In vanilla Lua, all numbers are double-precision floating point numbers. In SRB2, Lua is instead designed to use signed integers for everything: specifically, SRB2's Lua uses signed 32-bit integers, allowing for any whole number between -2147483648 (- 231) and 2147483647 (231 - 1) to be used. However, this also means numbers with fractions (e.g.: 0.5, 1.2, 3.14) cannot be used in SRB2's Lua, and that division will truncate anything that would be after the decimal point (e.g.: 1/2 is 0 rather than 0.5).

For precision greater than whole numbers, SRB2's Lua instead uses fixed-point numbers for all such calculations that need non-integers – numbers are multiplied by the constant FRACUNIT (or bit-shifted to the left by FRACBITS) to become an integer in this scale, and anything smaller than FRACUNIT is a fraction. The following table illustrates how this system works:

Fixed-point scale Floating-point equivalent
(3*FRACUNIT)/4 0.75

Several fixed-point math functions are included to allow fixed point numbers to be multiplied together, divided by each other, etc., in this scale:

Operation Function Example
Multiplication (a * b) FixedMul(a, b) FixedMul(2*FRACUNIT, 3*FRACUNIT) returns 6*FRACUNIT
Division (a / b) FixedDiv(a, b) FixedDiv(6*FRACUNIT, 3*FRACUNIT) returns 2*FRACUNIT
Remainder of a / b FixedRem(a, b) FixedRem(3*FRACUNIT, 2*FRACUNIT) returns FRACUNIT
Square root (√a or sqrt(a)) FixedSqrt(a) FixedSqrt(16*FRACUNIT) returns 4*FRACUNIT
Hypotenuse1 (hypot(a, b)) FixedHypot(a, b) FixedHypot(3*FRACUNIT, 4*FRACUNIT) returns 5*FRACUNIT
Floor (⌊a⌋ or floor(a)) FixedFloor(a) FixedFloor(FRACUNIT/2) returns 0
FixedFloor(-FRACUNIT/2) returns -FRACUNIT
Ceiling (⌈a⌉ or ceil(a)) FixedCeil(a) FixedCeil(FRACUNIT/2) returns FRACUNIT
FixedCeil(-FRACUNIT/2) returns 0
Trunc (trunc(a), rounds towards zero) FixedTrunc(a) FixedTrunc(FRACUNIT/2) returns 0
FixedTrunc(-FRACUNIT/2) returns 0
Round (rounds away from zero) FixedRound(a) FixedRound(FRACUNIT/2) returns FRACUNIT
FixedRound(-FRACUNIT/2) returns -FRACUNIT

1 calculates the square root of the sum of the squares of two given numbers


Pseudo-numbers are a new concept added to Lua in SRB2; they are used to simplify assigning new values to variables by modifying their existing values, such as increasing or decreasing a number value by a certain amount. The old value for a variable is represented by the dollar symbol ($). An example of a pseudo-number in use is shown below:

local variable = 0
// without pseudo-numbers
variable = variable + 1
// with pseudo-numbers
variable = $ + 1

// in either case, variable now has a value of 1

This concept also extends to multiple variable assignment:

local var1, var2 = 20, 16
// without pseudo-numbers
var1, var2 = var1+5, var2-10
// with pseudo-numbers
var1, var2 = $+5, $-10

// in either case, var1 now has a value of 25, and var2 a value of 6

Note that, in the above example, $ is the old value of var1 for var1's new value, and then the old value of var2 for var2's own new value.

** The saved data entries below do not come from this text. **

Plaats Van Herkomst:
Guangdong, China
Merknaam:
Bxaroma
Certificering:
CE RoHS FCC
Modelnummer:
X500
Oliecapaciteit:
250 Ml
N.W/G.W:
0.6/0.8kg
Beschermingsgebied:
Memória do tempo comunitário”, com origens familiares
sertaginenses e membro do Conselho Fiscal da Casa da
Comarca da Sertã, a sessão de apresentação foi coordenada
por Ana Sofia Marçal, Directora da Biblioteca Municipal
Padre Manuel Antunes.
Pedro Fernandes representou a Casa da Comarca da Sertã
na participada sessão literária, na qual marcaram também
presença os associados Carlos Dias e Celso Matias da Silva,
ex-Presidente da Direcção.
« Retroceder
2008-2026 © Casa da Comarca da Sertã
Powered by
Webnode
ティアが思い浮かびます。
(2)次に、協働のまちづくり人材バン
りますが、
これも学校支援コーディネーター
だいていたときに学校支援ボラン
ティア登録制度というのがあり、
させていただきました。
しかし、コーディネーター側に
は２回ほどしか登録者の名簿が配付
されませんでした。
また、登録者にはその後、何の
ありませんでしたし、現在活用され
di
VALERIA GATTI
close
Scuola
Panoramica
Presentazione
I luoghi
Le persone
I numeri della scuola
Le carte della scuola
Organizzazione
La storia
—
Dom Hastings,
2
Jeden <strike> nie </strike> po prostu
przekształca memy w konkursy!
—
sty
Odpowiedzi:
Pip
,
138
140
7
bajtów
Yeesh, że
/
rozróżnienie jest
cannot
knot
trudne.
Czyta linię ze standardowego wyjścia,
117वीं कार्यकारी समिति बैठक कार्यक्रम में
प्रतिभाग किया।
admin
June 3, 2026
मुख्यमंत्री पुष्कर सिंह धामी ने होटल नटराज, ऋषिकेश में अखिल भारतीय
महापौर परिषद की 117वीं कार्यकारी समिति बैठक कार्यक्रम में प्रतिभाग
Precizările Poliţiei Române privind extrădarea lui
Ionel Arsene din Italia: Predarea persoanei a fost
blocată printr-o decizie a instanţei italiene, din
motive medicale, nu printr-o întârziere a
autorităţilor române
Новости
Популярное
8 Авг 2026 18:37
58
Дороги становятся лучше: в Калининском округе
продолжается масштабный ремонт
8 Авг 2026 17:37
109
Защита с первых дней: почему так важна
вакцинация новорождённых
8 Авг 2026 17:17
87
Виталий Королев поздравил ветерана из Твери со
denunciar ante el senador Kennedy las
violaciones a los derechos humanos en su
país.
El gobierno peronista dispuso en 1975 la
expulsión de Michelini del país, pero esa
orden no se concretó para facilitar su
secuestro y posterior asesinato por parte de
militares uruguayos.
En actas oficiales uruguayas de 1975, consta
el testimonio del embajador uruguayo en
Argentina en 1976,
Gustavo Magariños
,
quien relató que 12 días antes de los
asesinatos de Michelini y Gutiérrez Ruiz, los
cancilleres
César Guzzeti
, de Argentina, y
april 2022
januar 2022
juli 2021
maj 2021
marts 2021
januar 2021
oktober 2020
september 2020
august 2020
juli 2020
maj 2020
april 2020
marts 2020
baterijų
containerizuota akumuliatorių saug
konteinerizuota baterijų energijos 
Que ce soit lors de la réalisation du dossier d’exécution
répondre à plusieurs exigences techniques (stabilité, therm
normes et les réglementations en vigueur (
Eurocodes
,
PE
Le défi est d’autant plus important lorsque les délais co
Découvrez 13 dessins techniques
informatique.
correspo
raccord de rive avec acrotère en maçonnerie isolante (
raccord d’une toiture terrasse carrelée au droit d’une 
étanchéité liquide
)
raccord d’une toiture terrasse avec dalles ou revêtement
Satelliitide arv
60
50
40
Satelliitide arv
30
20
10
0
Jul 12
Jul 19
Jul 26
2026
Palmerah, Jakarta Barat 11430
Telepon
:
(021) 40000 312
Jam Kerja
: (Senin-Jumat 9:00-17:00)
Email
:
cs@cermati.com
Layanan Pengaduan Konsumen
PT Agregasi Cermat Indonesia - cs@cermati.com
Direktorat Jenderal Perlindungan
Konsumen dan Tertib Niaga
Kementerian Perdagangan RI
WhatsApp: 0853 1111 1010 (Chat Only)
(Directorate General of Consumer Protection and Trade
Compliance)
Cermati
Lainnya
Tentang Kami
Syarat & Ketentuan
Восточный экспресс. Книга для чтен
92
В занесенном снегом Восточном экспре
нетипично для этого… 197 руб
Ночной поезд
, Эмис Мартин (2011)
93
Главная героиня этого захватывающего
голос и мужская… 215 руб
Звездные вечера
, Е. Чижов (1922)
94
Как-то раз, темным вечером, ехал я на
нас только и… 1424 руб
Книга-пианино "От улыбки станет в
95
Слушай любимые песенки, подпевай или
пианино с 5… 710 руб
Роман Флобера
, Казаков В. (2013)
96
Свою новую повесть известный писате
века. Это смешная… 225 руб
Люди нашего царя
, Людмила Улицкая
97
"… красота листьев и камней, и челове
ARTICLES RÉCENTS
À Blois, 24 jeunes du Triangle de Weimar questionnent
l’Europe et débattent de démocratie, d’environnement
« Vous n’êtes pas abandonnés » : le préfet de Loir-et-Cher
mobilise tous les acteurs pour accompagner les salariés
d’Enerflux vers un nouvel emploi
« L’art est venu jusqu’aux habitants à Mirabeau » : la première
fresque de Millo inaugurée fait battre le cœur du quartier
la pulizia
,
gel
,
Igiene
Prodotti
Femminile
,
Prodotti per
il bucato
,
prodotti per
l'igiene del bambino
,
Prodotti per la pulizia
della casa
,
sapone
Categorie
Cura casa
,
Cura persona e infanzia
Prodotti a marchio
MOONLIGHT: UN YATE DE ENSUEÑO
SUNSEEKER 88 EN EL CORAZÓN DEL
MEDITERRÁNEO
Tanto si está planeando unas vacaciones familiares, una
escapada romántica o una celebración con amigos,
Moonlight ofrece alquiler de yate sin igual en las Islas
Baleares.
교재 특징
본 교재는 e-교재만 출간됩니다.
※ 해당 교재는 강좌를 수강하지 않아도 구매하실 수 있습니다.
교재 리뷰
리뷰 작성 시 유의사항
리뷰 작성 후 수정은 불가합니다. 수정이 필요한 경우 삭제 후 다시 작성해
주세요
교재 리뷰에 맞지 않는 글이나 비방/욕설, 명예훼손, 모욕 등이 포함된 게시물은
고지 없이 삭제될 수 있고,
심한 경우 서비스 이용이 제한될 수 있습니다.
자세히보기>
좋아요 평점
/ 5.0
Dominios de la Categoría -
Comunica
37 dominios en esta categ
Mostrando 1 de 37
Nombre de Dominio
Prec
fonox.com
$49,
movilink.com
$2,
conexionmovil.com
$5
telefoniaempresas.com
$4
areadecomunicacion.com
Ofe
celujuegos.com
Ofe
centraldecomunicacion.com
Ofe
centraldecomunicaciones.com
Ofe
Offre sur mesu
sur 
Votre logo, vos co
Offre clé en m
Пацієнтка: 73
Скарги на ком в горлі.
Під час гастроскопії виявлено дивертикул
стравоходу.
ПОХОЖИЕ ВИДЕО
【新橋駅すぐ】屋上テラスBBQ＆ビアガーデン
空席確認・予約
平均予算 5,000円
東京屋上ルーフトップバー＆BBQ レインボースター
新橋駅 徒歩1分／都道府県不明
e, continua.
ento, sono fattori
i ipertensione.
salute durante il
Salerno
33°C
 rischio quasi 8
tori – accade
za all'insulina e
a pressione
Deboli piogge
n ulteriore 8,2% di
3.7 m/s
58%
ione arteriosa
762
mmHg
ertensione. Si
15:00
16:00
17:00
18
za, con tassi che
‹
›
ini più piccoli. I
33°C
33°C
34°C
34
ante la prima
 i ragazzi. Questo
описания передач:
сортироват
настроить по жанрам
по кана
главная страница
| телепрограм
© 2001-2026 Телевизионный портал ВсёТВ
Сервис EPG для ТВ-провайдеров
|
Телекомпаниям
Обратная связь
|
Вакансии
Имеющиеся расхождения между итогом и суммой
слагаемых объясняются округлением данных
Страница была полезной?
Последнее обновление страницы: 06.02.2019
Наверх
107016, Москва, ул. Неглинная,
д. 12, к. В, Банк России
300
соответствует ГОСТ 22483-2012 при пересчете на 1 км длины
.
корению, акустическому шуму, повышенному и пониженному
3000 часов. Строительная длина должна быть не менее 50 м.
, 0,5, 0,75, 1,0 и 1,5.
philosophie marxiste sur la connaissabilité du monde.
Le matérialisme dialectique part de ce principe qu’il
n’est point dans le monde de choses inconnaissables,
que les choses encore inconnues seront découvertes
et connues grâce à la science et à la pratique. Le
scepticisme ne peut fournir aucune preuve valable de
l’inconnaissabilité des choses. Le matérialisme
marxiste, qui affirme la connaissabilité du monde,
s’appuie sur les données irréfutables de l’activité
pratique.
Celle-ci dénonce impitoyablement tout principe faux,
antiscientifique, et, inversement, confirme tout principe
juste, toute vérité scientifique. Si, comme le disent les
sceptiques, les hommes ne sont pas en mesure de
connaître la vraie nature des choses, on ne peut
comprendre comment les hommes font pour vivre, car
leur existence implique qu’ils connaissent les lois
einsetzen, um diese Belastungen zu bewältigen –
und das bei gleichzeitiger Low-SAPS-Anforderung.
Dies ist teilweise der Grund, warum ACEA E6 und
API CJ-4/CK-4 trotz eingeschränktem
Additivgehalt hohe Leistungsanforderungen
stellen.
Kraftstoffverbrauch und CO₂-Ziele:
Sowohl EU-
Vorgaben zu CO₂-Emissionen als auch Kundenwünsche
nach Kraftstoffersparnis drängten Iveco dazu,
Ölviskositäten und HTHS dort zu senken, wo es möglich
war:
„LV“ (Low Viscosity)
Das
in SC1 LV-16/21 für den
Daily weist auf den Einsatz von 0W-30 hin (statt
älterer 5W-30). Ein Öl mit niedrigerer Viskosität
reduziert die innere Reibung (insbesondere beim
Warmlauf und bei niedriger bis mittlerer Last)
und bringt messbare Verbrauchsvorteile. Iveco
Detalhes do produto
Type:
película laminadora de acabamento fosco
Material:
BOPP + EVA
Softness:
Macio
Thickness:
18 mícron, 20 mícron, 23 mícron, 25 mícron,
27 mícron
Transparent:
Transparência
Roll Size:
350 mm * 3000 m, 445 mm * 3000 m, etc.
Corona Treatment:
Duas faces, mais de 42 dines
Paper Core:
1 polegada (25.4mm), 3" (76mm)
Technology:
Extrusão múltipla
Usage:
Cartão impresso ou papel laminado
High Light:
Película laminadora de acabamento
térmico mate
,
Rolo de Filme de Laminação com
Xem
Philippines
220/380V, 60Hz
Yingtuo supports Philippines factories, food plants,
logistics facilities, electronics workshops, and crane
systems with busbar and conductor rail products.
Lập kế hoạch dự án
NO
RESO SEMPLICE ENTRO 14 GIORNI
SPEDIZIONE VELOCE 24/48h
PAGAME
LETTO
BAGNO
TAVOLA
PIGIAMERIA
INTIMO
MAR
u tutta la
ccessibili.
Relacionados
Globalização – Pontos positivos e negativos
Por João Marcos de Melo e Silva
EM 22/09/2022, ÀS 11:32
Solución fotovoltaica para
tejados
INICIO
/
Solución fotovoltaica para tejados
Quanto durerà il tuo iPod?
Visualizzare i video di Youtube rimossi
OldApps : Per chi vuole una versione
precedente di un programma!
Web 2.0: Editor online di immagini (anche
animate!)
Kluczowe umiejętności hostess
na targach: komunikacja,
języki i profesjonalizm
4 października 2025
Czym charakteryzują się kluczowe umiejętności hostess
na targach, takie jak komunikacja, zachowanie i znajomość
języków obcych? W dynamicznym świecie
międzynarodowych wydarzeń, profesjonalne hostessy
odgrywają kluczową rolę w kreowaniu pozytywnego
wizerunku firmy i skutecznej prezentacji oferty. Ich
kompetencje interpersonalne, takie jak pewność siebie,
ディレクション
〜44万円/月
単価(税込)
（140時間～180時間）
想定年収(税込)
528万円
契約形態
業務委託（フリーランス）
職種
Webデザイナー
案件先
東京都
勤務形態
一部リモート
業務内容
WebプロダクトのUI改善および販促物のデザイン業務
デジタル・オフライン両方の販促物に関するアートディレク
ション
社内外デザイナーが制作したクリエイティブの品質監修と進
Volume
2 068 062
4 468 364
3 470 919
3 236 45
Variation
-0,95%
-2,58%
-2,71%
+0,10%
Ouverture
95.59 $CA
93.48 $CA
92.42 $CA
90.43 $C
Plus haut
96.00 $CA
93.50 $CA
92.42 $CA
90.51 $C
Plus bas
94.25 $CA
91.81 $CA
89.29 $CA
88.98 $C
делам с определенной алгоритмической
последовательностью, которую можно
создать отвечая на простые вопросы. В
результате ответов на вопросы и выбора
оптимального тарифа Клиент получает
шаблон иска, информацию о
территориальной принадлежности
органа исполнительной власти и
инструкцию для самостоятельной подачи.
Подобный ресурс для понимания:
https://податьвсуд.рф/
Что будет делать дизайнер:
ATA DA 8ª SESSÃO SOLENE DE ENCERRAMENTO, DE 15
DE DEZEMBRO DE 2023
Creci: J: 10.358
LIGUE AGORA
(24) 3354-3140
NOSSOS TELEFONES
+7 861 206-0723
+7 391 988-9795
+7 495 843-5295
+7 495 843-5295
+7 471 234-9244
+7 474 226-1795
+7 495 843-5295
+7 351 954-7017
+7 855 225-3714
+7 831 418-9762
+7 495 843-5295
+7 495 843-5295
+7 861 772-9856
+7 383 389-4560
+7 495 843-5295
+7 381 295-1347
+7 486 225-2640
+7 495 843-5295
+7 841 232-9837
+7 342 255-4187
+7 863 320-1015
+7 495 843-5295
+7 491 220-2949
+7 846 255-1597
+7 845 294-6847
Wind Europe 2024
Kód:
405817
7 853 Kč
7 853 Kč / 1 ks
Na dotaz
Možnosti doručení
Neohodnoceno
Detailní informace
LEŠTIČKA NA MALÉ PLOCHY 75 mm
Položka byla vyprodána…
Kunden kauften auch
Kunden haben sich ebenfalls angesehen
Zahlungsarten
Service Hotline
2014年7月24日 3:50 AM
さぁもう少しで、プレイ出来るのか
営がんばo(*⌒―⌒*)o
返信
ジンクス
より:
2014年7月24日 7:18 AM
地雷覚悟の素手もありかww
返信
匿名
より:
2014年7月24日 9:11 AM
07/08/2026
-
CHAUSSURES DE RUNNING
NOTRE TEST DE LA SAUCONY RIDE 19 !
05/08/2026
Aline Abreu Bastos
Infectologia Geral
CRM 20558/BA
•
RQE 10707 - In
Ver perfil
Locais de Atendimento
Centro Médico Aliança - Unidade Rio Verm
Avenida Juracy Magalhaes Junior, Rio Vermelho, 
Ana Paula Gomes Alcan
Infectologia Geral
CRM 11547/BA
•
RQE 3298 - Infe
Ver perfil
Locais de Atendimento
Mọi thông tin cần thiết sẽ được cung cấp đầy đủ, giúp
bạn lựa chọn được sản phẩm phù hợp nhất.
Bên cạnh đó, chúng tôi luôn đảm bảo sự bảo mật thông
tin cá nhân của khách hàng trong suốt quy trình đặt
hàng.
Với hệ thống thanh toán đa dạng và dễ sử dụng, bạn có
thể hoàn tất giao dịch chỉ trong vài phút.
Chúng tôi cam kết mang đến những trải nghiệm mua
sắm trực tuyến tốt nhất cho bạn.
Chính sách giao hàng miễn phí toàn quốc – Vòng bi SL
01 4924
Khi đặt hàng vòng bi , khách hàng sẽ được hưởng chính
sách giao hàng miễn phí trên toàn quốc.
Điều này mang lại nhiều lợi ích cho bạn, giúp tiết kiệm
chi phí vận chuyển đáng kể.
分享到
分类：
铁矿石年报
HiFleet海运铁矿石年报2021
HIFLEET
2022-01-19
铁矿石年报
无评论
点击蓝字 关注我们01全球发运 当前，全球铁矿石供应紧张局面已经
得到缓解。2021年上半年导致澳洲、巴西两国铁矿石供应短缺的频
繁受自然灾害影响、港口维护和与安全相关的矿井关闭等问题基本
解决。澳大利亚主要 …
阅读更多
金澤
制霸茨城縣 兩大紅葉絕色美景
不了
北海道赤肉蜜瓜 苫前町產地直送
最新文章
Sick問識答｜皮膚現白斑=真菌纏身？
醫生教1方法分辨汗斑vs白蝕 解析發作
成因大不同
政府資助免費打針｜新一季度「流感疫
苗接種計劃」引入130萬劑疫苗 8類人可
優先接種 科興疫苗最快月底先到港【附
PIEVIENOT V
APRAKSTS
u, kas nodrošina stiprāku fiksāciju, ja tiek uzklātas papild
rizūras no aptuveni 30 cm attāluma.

Numbers can be placed after the $ symbol if needed, for identification of the individual variables – $1, $2, $3 and so on then represent the first, second, third and further variables in an assignment. This is particularly useful for the ability to swap the values of two variables, for example:

local var1, var2 = 2, 7
var1, var2 = $2, $1
// var1 is now 7, var2 is now 2

This results in var1 now having the old value of var2, and var2 the old value of var1.